The following lists events that happened during 1975 in Singapore.

Incumbents
President: Benjamin Henry Sheares
Prime Minister: Lee Kuan Yew

Events

January
1 January – The Singapore Maritime Museum is opened in Sentosa, albeit still under construction.

February
19 February – The first SAFRA clubhouse is opened in Toa Payoh.

April
1 April – The Singapore Air Defence Command is renamed to the Republic of Singapore Air Force.
30 April – The new Royal Sporting House outlet officially opens.

June
2 June –
The Area Licensing Scheme (ALS) was launched in a bid to control traffic into the city, the world's first area licensing scheme.
The Jurong Town Hall is officially opened.
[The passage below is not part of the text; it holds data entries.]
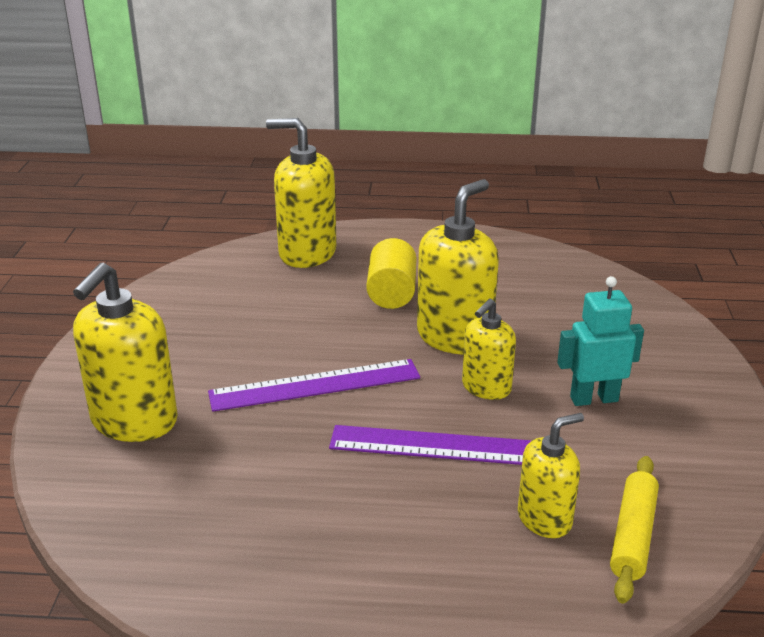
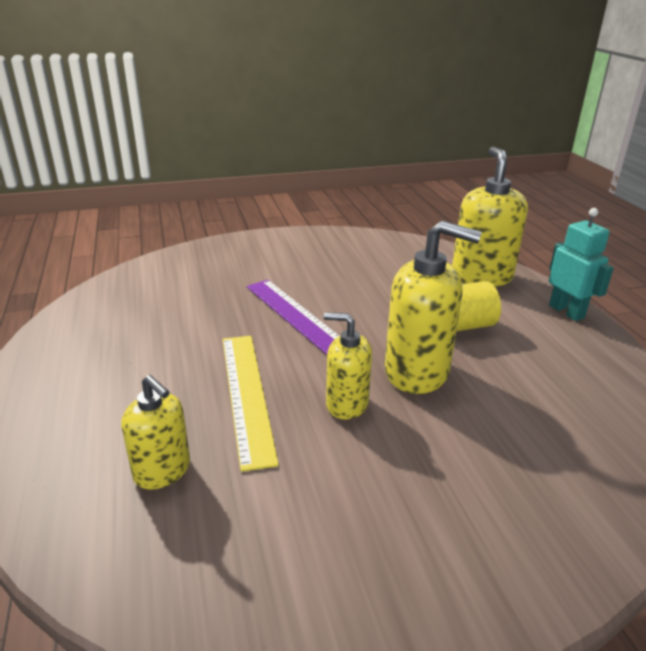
camera: 70 degrees right, 0 degrees up
(134, 421) = (224, 265): yellow soap dispenser -> none
(444, 446) = (247, 394): purple ruler -> yellow ruler
(593, 399) = (371, 483): turquoise robot -> turquoise robot (566, 311)
(632, 535) = (148, 540): yellow rolling pin -> none

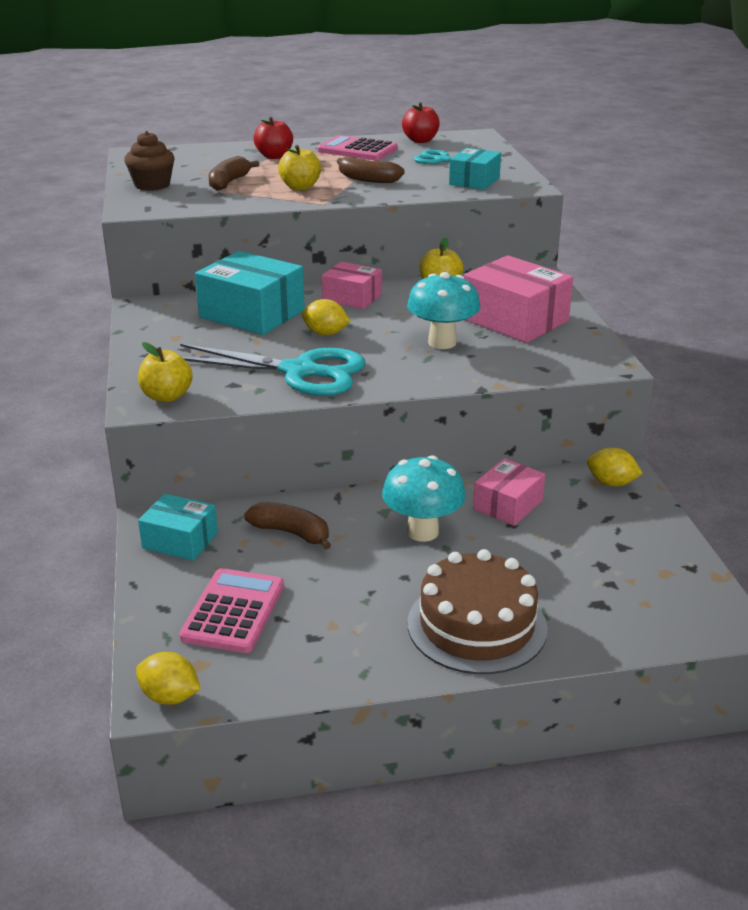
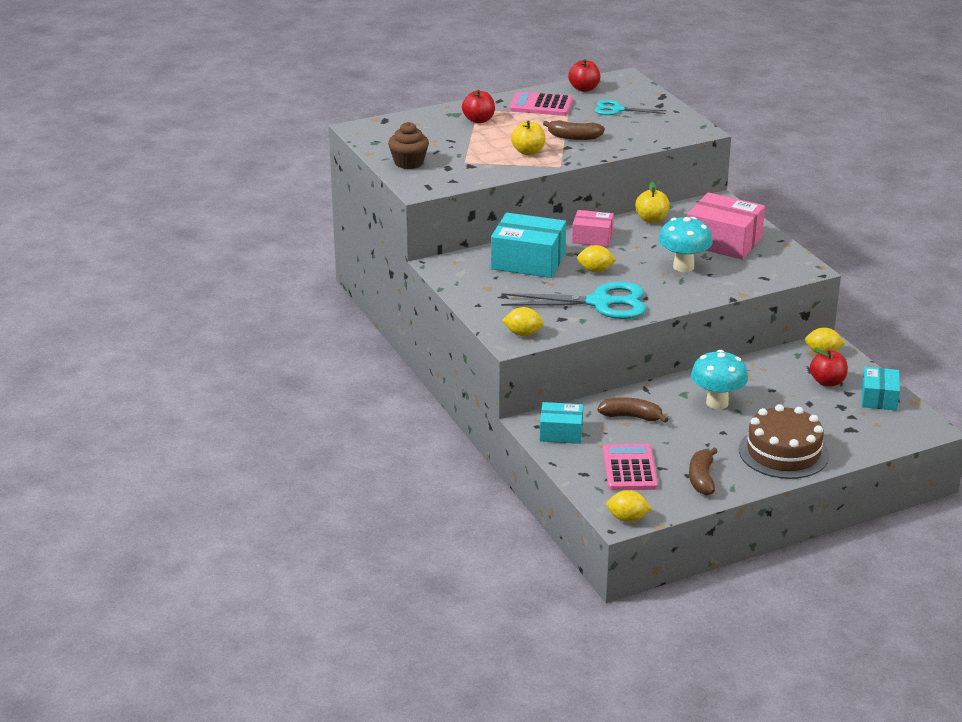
camera: 15 degrees left, 0 degrees up
(167, 396) = (523, 334): yellow apple -> yellow lemon
(229, 183) = (468, 153): brown banana -> brown banana (702, 479)
(474, 181) = (657, 130): turquoise box -> turquoise box (879, 398)
(508, 505) = (762, 377): pink box -> none
(598, 525) = (827, 382): none -> red apple

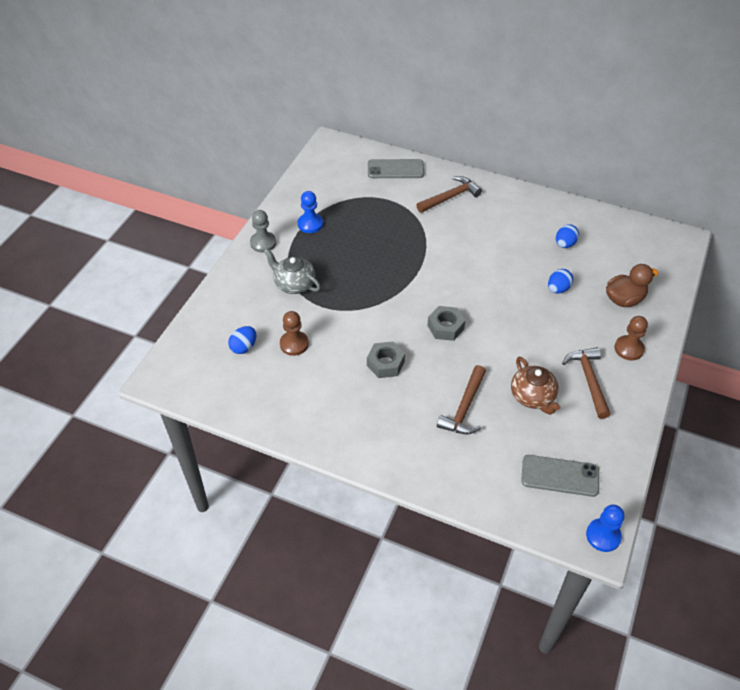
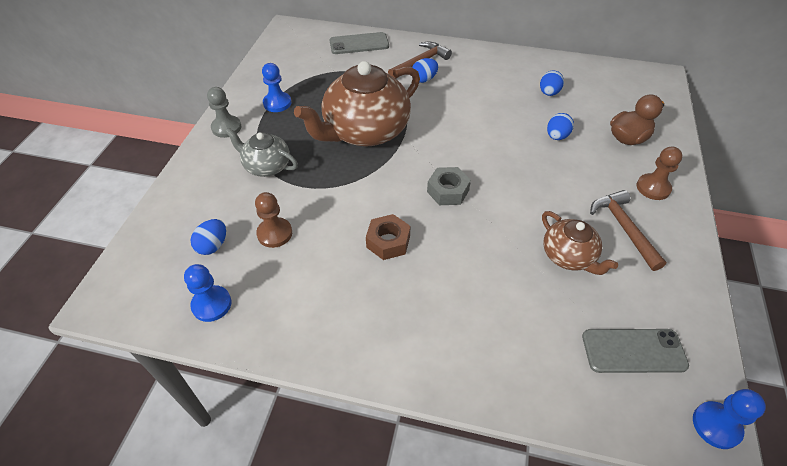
camera: 10 degrees left, 0 degrees up
(239, 393) = (211, 304): none -> blue pawn
(384, 262) = (365, 131): none -> brown teapot
(385, 364) = (388, 242): grey nut -> brown nut
(449, 215) = (424, 79): none -> blue egg
(464, 408) = (494, 282): brown hammer -> none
It served as the headquarters of the Jurong Town Corporation (now JTC Corporation) until 2000, spearheading Singapore's economy.

July
 30 July – The World Trade Centre will be ready by 1977.

September
 15 September – The Subordinate Courts Building (present day State Courts) starts operations, centralising various courts which were scattered around the city at that time including the Criminal District and Magistrates' Court; the Traffic Courts; and the Civil District Courts.
 24 September – The last British warship, HMS Mermaid, left Sembawang Naval Basin.

November
20 November – Amendments to the Misuse of Drugs Act were passed to introduce the mandatory death penalty for drug trafficking cases.

Date unknown
 The Kranji Reservoir and Pandan Reservoir are completed.
 DBS Building Tower One is completed.
 3S Transport Pte Ltd starts operations as Singapore's second private charter bus company after Woodlands Transport the previous year.

Births
 20 January – Emma Yong, actress, member of Dim Sum Dollies (d. 2012).
 28 January – Tanya Chua, singer.
 19 September – Michelle Chia, actress.
 24 September – Calvin Cheng, former Nominated Member of Parliament.
 6 December – Vincent Ng, martial artist, actor.
 27 December – Daniel Ong, artiste and radio DJ, co-founder of Twelve Cupcakes.
 Tan Wu Meng – politician.
 Kam Ning – violinist.

Deaths
 13 February – Franklin Gimson – Singapore's first postwar Governor and commander-in-chief from 1946 to 1952 (b. 1890).